- Fragment źródła
- - - - - - -
Kto z nas będąc dzieckiem nie bawił się w heroiczne starcia z różnego rodzaju stworami, demonami i przybyszami z odległych wymiarów ? Dla chłopaków był to chleb powszedni, ale mogę się założyć, że również niejedna dziewczynka czasami ściągała sukienkę księżniczki i polowała na rozmaite potwory. Moja córka lubi na zmianę urządzać przyjęcia dla lalek i razem z Wonder Woman zawzięcie przezwyciężać wszelkie zło. „Pogromcy potworów” dają właśnie taką możliwość zapolowania na różne stwory – robią to jednak w przyjemny i bezkrwawy sposób.
Wydawnictwo Fox Games proponuje kolejną już pozycję przeznaczoną dla całej rodziny. Tym razem recenzowany tytuł przeznaczony jest od 2 do aż 8 graczy powyżej szóstego roku życia, natomiast pojedyncza rozgrywka nie powinna zająć więcej niż 20 minut.
Pogromcy potworów – co w pudełku?
Opakowanie przyciąga wzrok już samą ilustracją. Utrzymany w pastelowych kolorach obrazek przedstawia siedzącego stwora z rogami, którego bardziej wolelibyśmy przygarnąć niż na niego zapolować. W środku znajdziemy jedynie dwie talie kart i to wszystko. Jedna z nich przedstawia tytułowe potwory – tych kart jest 36. Druga grupa kart to różnego rodzaju czary i bronie i jest ich o wiele więcej, bo aż 104 karty podzielone na kilka typów. Ogólnie pudełko sprawia jednak wrażenie mocno niewykorzystanego – bez problemu dałoby radę dołożyć więcej elementów lub zmieścić je w mniejszym opakowaniu. Dołączona do gry 4-stronicowa instrukcja dobrze wyjaśnia wszelkie zasady. Jest wykonana estetycznie, rzetelnie i – co najważniejsze – napisana w sposób przyjazny dla gracza,
co wcale nie jest taką oczywistością (np. koszmarna polska instrukcja do „Magii i Myszy”).
- - - - - - -
- Podane informacje
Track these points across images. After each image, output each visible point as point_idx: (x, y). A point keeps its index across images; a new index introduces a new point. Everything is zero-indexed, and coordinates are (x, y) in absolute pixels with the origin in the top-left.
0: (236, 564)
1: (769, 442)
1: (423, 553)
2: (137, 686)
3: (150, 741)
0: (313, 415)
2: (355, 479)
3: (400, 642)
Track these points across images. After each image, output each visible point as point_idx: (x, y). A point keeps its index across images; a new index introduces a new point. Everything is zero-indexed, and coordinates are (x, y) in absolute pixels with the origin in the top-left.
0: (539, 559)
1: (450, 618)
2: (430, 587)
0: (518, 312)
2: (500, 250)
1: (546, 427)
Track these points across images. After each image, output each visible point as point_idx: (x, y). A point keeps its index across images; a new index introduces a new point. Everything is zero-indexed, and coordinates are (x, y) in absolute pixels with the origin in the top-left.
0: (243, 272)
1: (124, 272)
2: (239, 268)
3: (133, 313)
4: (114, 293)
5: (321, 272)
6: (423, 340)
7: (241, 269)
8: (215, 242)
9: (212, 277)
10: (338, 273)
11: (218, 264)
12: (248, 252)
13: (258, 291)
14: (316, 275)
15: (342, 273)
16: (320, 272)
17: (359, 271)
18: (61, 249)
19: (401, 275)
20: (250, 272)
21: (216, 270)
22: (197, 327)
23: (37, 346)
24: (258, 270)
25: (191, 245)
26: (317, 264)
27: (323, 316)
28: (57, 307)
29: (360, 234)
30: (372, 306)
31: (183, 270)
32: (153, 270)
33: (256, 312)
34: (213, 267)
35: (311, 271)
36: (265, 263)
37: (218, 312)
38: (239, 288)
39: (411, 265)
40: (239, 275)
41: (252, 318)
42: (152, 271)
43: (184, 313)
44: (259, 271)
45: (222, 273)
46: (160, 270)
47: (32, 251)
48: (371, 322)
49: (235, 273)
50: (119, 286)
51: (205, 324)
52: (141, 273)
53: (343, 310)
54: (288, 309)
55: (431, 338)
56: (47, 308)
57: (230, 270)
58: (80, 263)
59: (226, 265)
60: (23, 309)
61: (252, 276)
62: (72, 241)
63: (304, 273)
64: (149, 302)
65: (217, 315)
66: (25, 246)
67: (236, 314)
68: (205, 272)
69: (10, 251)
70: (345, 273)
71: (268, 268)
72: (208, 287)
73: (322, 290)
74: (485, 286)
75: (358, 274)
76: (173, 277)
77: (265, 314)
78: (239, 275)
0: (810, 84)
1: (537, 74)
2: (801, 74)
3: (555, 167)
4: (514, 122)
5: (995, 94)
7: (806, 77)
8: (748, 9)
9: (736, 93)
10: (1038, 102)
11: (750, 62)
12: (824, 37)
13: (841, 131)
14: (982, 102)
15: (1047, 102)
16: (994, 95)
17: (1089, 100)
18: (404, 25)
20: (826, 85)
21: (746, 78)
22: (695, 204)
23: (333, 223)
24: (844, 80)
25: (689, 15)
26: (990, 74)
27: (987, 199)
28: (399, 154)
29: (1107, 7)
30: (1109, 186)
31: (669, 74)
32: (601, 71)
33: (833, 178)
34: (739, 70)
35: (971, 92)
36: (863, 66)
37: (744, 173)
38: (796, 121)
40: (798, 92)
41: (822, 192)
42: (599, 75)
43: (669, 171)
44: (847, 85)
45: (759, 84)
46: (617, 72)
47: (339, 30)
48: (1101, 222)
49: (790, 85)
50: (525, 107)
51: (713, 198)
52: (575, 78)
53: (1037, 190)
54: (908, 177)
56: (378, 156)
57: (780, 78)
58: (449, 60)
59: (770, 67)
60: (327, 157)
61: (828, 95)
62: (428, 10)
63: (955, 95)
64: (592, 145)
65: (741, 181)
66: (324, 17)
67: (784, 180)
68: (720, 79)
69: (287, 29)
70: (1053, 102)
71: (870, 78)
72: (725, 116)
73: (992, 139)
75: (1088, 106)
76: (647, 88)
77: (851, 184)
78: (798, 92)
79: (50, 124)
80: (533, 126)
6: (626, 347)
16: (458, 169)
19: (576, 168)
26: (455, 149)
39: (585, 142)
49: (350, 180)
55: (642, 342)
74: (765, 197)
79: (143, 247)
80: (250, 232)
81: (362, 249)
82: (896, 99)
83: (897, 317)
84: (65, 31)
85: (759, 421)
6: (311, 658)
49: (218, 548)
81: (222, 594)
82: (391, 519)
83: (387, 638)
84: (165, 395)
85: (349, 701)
- - - - - - -
- Polecenia do wykonania
1/ Odpowiedz na pytania dotyczące recenzji gry „Pogromcy potworów”:
(a) Ile kart przedstawia potwory?
(b) Ile stron liczy instrukcja dołączona do gry?
(c) Jaka jest największa liczba graczy, dla której przeznaczona jest gra?
2/ Wypisz wszystkie liczby zapisane w recenzji gry „Pogromcy potworów” cyframi, a przy każdej podaj, czego dotyczy.
3/ Kontynuuj recenzję gry „Pogromcy potworów” od miejsca, w którym się kończy.

- Odpowiedzi do poleceń
1/
(a) 36 kart.
(b) 4 strony.
(c) 8 graczy.

2/
- 2: najmniejsza liczba graczy
- 8: największa liczba graczy
- 20: najdłuższy przewidywany czas pojedynczej rozgrywki w minutach
- 36: liczba kart z potworami
- 104: liczba kart z czarami i broniami
- 4: liczba stron instrukcji

3/
Kwestią absolutnie powalającą są ilustracje przedstawiające tytułowe potwory. Wyglądają one bardzo przyjaźnie i na żadnego z nich nie miałbym serca podnieść miecza. Te obrazki są po prostu przepięknie wykonane. Wiele z nich to takie przeróbki różnych archetypów i postaci znanych z klasyki fantasy – jak chociażby smoki, entowie czy pająki. Jednak do każdej z ilustracji autor dodał coś od siebie, przerabiając je na swój styl i dopasowując do gry. A rezultat jest nawet bardziej niż zadowalający – „Pogromców potworów” aż chce się rozłożyć i zacząć w to grać.
Pogromcy potworów – przygotowanie i zasady
Z racji tego, że cała gra to tylko dwie talie, to samo rozłożenie jej nie zajmuje wiele czasu. W zależności od ilości graczy inaczej przygotowujemy talię potworów. Jeżeli jest powyżej 5 osób, to zostawiamy wszystkie karty. Gdy jest ich mniej, wyciągamy te które w dolnym rogu mają oznaczenie 5+. Analogicznie robimy jeżeli jest poniżej 3 graczy, tylko dodatkowo wyciągamy również karty 3+. Maksymalnie możemy mieć w talii 36 potworów, minimalnie może ich być 24. Przygotowane karty dzielimy na trzy stosy i z każdego odkrywamy po jednej karcie.
Następnie podobnie postępujemy z talią czarów i broni. Dzielimy ją na tyle grup ile jest graczy i każdemu rozdajemy jego karty. Nie trzeba ich równo dzielić – wystarczy żeby każdy otrzymał mniej więcej podobną ilość.
Gra w swych zasadach jest tak banalna, że chyba nikt nie powinien mieć problemu z jej zrozumieniem. Każdy wylosowany potwór ma na dole oznaczenia symboli, które są wymagane żeby go pokonać. Może to być miecz, topór, łuk, ale także czar ognia, błyskawicy i lodu. W zależności od potwora mogą znaleźć się na jego karcie trzy, cztery, albo nawet pięć wymaganych symboli. Taka jest też wartość punktowa danej karty – im trudniej ją zdobyć, tym jest więcej warta.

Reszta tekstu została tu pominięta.